| PASSAGE GIVEN |
────────────────────────────────────────

Day One in the Aero


I've spent the past week and a half since taking delivery of Aero #1250 getting the Aero ready to trail and sail. I wanted to use my Laser's Kitty Hawk to transport the Aero, but the Aero is a different shape to the Laser and it does not quite fit well enough on the Kitty Hawk. But that is another post.

I also wanted to solve how to best mount a GoPro camera on the Aero. I use the GoPro extensively for self-coaching and I've found it invaluable to capture all those mistakes that are too easy to explain away. The video does not lie. So I needed to find a good solution for how to mount the camera. But that too is another post.

But finally, enough was enough, the rigging was done and I was ready to sail.

What to Happens Now?

I've have sailed an Aero before today so I knew roughly what to expect. A very generous local sailor, Todd Wilsie, was the first Aero owner in Seattle and has given many test sails to myself and others. I've sailed his Aero 7 and 9 rigs but that was just a taste. This was the real deal in my own boat.

I wanted this first sail to be a simple a shakedown for the new boat and to start exploring the Aero and how to sail it well. After all, that is what this blog is about.

Rig Selection

Today, I was going to sail with Aero 7 rig. I'm fortunate to have the 5, 7 and 9 rigs. The 5 rig should be ideal for my sons and maybe for me when it is really howling. The 9 rig will be the work-horse for the typically light conditions in Seattle. But today, I wanted to be conservative and so the 7 rig was it.

The day was ideal. About 6-10 kts from the north with flat water and a warm sunny day up to 74 degrees. Perfect!

────────────────────────────────────────

[Collected data entries]

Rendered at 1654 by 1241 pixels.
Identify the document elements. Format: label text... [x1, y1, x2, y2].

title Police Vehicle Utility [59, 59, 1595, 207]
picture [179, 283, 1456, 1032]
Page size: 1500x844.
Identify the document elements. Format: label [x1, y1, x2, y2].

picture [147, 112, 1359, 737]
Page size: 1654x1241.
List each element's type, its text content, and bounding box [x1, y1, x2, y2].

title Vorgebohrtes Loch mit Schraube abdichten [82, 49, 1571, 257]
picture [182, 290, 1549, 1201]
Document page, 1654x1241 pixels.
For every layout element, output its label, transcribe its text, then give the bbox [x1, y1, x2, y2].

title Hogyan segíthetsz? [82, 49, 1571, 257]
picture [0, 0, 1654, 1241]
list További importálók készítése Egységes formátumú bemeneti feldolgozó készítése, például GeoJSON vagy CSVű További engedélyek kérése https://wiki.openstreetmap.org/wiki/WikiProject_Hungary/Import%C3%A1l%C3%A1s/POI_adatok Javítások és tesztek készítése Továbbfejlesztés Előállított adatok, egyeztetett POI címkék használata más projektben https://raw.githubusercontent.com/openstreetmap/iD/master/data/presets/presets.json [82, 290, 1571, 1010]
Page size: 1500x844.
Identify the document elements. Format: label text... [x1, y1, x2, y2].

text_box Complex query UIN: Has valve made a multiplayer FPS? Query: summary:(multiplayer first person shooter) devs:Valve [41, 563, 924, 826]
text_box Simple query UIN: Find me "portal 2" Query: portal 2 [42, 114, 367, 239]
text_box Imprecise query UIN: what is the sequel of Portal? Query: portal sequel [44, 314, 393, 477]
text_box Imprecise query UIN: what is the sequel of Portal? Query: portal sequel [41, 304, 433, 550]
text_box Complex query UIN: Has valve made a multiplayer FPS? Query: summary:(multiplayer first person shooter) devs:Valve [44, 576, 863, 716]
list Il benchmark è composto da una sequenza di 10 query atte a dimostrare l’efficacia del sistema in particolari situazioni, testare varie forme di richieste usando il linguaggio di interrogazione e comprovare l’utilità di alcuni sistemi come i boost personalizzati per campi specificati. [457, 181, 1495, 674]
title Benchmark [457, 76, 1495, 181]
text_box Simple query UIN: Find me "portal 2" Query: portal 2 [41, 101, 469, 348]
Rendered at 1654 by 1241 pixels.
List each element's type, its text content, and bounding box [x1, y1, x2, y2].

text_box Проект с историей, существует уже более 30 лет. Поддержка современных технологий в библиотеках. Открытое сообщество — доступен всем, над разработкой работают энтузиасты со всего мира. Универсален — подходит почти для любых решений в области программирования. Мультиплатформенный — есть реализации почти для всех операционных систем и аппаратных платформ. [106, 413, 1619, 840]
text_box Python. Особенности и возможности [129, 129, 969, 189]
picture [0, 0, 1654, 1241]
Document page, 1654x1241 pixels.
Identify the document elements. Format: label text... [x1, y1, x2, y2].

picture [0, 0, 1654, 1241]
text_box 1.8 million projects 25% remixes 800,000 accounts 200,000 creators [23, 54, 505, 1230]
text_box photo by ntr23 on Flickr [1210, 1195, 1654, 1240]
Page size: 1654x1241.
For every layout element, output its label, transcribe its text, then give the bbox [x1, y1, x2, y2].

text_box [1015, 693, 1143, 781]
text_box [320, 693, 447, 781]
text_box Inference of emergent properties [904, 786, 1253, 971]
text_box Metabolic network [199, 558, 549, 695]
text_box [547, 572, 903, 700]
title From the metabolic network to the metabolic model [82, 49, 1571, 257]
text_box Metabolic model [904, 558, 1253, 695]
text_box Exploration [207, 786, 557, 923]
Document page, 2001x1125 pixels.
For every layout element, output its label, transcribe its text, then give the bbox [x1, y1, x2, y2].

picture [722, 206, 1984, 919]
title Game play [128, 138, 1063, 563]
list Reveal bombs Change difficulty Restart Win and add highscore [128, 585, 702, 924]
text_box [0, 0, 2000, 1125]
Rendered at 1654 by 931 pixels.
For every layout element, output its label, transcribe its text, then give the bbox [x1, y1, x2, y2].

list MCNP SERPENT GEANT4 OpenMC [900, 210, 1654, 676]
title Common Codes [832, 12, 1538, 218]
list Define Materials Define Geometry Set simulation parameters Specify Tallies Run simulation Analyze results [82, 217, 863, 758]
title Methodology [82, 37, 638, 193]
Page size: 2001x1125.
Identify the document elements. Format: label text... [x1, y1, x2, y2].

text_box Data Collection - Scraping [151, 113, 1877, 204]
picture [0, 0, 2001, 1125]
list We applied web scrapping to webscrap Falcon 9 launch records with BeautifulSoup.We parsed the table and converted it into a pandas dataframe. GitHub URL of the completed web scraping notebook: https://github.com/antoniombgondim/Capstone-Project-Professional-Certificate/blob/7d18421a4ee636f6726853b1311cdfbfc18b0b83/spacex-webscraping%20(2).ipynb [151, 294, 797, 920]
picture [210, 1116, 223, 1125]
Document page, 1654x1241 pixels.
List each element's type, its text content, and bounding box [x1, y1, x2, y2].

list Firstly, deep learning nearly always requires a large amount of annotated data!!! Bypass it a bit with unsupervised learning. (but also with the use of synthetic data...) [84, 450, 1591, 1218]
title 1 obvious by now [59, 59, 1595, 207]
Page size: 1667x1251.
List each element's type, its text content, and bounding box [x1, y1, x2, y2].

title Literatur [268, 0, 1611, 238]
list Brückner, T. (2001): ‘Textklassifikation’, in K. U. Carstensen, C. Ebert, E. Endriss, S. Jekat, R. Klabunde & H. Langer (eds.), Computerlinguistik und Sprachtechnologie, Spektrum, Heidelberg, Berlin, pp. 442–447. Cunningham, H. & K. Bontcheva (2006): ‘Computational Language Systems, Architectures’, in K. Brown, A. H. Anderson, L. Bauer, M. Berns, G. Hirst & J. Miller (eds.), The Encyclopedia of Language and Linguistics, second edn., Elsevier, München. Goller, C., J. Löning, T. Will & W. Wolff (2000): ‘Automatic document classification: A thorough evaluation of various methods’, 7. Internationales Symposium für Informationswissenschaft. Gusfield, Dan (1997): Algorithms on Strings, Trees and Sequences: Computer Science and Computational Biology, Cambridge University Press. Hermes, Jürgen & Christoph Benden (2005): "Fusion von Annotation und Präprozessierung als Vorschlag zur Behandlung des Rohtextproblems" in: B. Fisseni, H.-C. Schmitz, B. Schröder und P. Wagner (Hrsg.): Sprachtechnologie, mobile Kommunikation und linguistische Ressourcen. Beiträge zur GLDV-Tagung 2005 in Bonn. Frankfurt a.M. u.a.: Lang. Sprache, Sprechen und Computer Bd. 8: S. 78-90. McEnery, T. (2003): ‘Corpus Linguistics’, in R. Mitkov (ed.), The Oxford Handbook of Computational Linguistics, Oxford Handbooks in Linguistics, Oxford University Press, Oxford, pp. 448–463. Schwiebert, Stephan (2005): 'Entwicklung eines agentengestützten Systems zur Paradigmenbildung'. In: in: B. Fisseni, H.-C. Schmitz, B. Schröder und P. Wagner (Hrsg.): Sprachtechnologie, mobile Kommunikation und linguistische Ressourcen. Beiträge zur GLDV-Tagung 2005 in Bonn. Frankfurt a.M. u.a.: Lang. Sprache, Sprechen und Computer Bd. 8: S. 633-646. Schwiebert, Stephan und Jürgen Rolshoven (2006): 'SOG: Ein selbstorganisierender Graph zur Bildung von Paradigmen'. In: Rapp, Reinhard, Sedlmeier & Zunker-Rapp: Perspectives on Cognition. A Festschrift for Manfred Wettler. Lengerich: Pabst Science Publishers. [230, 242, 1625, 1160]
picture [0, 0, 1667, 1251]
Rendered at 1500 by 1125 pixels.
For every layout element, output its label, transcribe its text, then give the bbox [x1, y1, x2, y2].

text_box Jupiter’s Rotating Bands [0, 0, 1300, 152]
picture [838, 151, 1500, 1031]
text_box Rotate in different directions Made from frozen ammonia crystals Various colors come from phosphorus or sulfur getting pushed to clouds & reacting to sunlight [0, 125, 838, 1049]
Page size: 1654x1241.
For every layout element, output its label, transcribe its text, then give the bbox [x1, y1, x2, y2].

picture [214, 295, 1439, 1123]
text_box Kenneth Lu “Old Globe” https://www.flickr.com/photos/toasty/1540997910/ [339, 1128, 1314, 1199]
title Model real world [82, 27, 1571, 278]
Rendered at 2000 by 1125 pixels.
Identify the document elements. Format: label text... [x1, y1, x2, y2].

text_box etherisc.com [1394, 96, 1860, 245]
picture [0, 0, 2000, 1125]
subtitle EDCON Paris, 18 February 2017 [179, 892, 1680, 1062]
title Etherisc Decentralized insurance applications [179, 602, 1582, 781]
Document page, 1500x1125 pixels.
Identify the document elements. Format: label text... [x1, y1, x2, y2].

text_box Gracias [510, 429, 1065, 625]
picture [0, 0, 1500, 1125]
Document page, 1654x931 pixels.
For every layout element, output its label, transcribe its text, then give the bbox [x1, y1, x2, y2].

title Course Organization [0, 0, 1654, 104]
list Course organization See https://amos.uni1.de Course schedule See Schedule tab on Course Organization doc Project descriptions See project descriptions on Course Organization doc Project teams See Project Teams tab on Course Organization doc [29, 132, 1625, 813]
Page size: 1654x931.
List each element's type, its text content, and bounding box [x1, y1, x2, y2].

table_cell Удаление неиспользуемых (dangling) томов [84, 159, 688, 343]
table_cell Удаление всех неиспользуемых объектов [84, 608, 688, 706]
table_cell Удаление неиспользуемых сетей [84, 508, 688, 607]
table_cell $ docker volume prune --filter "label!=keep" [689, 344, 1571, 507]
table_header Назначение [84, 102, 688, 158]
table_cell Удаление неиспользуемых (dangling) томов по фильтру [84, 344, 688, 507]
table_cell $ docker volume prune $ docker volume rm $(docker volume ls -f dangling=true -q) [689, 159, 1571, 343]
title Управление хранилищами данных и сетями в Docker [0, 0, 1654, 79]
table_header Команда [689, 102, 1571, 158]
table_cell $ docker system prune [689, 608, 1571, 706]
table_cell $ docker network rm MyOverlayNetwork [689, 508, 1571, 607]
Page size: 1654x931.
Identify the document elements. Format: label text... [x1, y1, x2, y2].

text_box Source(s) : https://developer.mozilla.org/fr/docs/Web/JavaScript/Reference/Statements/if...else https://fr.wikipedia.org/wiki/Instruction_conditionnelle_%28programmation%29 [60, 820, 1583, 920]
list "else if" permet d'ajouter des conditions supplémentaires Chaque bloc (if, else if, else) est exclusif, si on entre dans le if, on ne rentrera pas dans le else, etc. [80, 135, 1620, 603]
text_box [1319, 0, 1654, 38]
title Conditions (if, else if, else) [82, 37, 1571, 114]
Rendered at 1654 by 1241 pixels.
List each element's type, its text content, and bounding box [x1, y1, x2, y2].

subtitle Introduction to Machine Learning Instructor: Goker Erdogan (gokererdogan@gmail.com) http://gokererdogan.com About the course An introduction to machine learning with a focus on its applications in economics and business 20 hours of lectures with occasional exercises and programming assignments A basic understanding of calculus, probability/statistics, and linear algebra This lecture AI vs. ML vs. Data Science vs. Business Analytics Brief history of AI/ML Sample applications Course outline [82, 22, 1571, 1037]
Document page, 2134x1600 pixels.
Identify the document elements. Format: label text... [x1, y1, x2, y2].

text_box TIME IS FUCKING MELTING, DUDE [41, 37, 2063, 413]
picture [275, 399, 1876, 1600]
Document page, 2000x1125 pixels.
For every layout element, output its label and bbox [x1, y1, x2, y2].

────────────────────────────────────────

| WHAT TO DO |
[1] For each statement, answer yes or no to show whether it agrees with the post about the first Aero sail, and quote the words of the post that decide it: (a) The author chose the 9 rig for this first sail. (b) The Aero fit well on the Laser's Kitty Hawk. (c) The wind that day was about 6-10 kts from the north.
[2] Carry on the post about the first Aero sail from its last sentence, "Perfect!"
The collected data entries are material separate from the post about the first Aero sail.

| EXPECTED ANSWERS |
[1]
(a) No: "But today, I wanted to be conservative and so the 7 rig was it."
(b) No: "it does not quite fit well enough on the Kitty Hawk"
(c) Yes: "About 6-10 kts from the north with flat water"

[2]
First Impressions


To be candid, before today, I was a little worried about the Aero downwind. The last time I sailed the Aero, I could not get comfortable downwind or find the groove. The Aero seemed to love reaching, but straight downwind felt a little "dead". I wanted to dispel that feeling.

The Laser is a very "sensual" boat downwind. It wants to turn and carve and it feels lively. I wanted to see if the Aero had the same liveliness and if the same S-turning techniques worked or were even appropriate.

I'm happy to report that the Aero is fine downwind. However, it does feel different to a Laser, and it has its own unique responsive spring when pushed the right way. I noticed:

  • The Aero does not like to heeled as deeply as the Laser, especially on the downturn. Heeling too deeply digs the chine in which seems slow.
  • When the boat starts to death roll, bearing away sharply to go more by the lee, does not stop the roll as effectively as the Laser. You need to quickly use your weight by jumping to leeward. Also, the boat will not carve to turn to the lee by itself. You need to explicitly turn the rudder, whereas the Laser wants to carve to the lee.
  • The Aero sails well by the lee and gentle S-turns are very effective in surfing on small waves.

It remains to be seen if by-the-lee and S-turning is faster or slower than heating up a little and reaching. I'm looking forward to working this one out in various conditions.


When the wind was light at 6 kts, the Aero moved easily but unremarkably. But with small puffs to 8-9 kts, the Aero surprises in how it quickly it accelerates. With a good roll tack, the Aero is almost immediately back up to full speed after the tack.

The Aero hull weighs 66 lbs (30kgs) compared to the Laser at 130 lbs (57 kgs). The carbon rig is similarly much lighter than the Laser. So accelerating out of a tack, or after hitting a wave, takes much less energy than on a Laser.


The boat turns quickly, so quickly it is hard to not over-tack the boat. I kept coming out of tacks a bit too low. I think I need to do the traditional "100 Tacks Drill" to burn it into my brain.

Feather Light Steering

The Aero is very, very light on the tiller. You can literally hold the tiller with just two fingers. I'm sure I could have held it with just one finger, but I needed the opposable thumb.


Then again, maybe you don't need the thumb after all.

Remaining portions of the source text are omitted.